À la recherche des phéromones de l’effet mâle
Autres pistes, des chercheurs d’Allice, de l’Inra et du CNRS mènent un projet nommé Pherobouc pour tenter de trouver les phéromones responsables de l’effet mâle. Pour cela, les profils olfactifs des boucs et des béliers ont été établis en dehors et pendant la saison de reproduction. Plus de 400 échantillons de poils (ou de laine), d’urine ou des tamponnages sur la tête (près de la glande orbitale) ont été collectés et analysé pendant trois ans chez les mâles entiers, les mâles castrés et les femelles. En comparant les profils olfactifs obtenus chromatographies obtenues en saison et contre-saison, les chercheurs ont pu identifier une vingtaine de molécules spécifiques à la saison. Sept d’entre elles, déjà commercialisés par les chimistes, sont en cours de test en mettant la molécule sous le nez des chèvres puis en observant les reprises de cycle et en mesurant la concentration en hormone lutéinisante (LH) dans le sang. « Pour l’instant, nous avons testé ces sept molécules en mélange avec les mêmes proportions que ce que nous avons trouvé, décrit Chrystelle Le Danvic d’Allice. L’essai n’a pas été concluant mais nous devons essayer d’autres protocoles qu’un spray nasal tous les quarts d’heure, avec d’autres fréquences, d’autres concentrations et d’autres formes de mise en contact ».
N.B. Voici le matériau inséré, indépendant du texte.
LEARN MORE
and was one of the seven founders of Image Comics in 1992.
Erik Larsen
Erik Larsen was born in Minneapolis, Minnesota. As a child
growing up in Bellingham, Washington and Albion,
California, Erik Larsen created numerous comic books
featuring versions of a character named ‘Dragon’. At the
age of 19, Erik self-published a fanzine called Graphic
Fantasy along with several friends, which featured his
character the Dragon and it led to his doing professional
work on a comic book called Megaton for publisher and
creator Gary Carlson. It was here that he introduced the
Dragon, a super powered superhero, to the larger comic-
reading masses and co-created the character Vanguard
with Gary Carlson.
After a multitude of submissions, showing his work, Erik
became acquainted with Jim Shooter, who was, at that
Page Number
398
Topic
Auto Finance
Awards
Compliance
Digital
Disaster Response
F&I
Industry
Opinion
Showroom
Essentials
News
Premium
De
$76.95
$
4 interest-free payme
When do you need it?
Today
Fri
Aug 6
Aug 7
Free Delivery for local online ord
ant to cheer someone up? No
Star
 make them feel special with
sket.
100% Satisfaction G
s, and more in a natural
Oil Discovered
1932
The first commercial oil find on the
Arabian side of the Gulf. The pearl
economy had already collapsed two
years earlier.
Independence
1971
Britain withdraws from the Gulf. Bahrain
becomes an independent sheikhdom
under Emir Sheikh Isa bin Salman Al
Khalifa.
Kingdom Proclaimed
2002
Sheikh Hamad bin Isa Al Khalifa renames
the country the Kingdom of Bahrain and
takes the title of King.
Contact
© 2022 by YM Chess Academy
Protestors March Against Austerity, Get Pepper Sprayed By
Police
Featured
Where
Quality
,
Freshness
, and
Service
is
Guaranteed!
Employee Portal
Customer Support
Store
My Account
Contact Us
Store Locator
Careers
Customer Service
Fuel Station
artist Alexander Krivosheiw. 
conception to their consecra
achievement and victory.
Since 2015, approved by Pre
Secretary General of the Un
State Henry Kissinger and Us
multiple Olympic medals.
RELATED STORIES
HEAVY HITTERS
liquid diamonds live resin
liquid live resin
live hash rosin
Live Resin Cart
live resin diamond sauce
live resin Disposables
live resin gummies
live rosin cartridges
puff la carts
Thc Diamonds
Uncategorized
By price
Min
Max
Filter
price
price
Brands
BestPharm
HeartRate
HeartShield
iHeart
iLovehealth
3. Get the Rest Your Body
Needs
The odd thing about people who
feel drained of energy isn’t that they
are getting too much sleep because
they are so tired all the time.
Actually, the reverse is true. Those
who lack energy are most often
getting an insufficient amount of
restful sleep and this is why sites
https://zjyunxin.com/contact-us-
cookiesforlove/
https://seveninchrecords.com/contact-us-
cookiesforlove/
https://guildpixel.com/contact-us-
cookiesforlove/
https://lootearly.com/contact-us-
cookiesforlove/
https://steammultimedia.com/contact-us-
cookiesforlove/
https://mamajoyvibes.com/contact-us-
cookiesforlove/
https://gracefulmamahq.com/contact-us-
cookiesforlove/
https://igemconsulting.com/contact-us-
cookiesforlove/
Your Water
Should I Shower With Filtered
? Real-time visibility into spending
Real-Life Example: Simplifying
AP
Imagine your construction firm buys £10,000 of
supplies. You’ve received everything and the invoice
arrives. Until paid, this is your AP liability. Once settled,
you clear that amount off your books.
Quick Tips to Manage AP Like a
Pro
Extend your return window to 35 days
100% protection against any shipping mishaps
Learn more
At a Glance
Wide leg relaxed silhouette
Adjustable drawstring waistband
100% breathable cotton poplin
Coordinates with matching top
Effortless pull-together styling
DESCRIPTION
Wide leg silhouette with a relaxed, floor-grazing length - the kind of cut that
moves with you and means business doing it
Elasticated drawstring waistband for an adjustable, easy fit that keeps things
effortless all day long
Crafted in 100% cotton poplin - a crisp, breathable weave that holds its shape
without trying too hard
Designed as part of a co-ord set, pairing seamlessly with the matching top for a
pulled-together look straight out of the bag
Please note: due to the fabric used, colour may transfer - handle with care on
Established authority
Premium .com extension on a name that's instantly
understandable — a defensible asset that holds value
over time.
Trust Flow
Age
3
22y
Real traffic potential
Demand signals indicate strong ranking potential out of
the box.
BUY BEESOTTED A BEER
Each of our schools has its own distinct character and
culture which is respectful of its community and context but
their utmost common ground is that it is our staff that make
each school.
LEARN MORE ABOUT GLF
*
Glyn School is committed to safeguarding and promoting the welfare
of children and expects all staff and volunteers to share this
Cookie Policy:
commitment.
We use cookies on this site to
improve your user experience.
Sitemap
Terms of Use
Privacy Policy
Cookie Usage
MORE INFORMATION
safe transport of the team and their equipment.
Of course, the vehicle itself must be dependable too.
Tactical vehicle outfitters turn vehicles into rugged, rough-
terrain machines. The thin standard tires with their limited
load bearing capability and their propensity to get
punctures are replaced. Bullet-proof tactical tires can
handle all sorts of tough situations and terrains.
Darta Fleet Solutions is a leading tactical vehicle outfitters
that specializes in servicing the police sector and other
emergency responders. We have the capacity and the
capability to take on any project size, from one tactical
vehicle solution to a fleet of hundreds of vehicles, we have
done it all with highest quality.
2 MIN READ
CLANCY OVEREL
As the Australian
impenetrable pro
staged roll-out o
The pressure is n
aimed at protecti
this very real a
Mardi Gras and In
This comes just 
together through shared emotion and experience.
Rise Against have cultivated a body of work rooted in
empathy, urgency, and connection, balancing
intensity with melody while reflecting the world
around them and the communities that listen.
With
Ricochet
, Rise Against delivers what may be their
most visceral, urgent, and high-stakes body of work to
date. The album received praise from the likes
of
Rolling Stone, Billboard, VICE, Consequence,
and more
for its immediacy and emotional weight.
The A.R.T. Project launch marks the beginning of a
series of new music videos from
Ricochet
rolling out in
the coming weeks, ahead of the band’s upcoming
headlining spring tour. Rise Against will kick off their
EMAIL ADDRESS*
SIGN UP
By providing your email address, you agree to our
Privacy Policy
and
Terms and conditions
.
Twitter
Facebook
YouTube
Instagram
Filmer l’activité cérébrale avec des odeurs de boucs sous le nez
L’expérimentation se poursuit en mettant des femelles, calmées avec un sédatif, dans un IRM et en photographiant l’activité cérébrale quand les molécules odorantes sont relâchées près de leur nez. En parallèle, le projet Malefic teste de la même façon d’autres molécules moins volatiles comme des acides gras. « Cela risque d’être long et laborieux avant de trouver un protocole qui soit validé sur beaucoup d’animaux », prédit la chercheuse qui n’espère rien avant trois ou quatre ans. L’avantage attendu sera de « mimer les odeurs de l’environnement si le mâle actif était là ». En potentialisant l’effet mâle en renforçant les signaux olfactifs, le groupement des chaleurs pourrait être rendu possible sans injection ni hormone. Les chercheurs travaillent aussi sur la réceptivité des odeurs par les femelles pour vérifier que le signal est bien perçu quelle que soit la saison.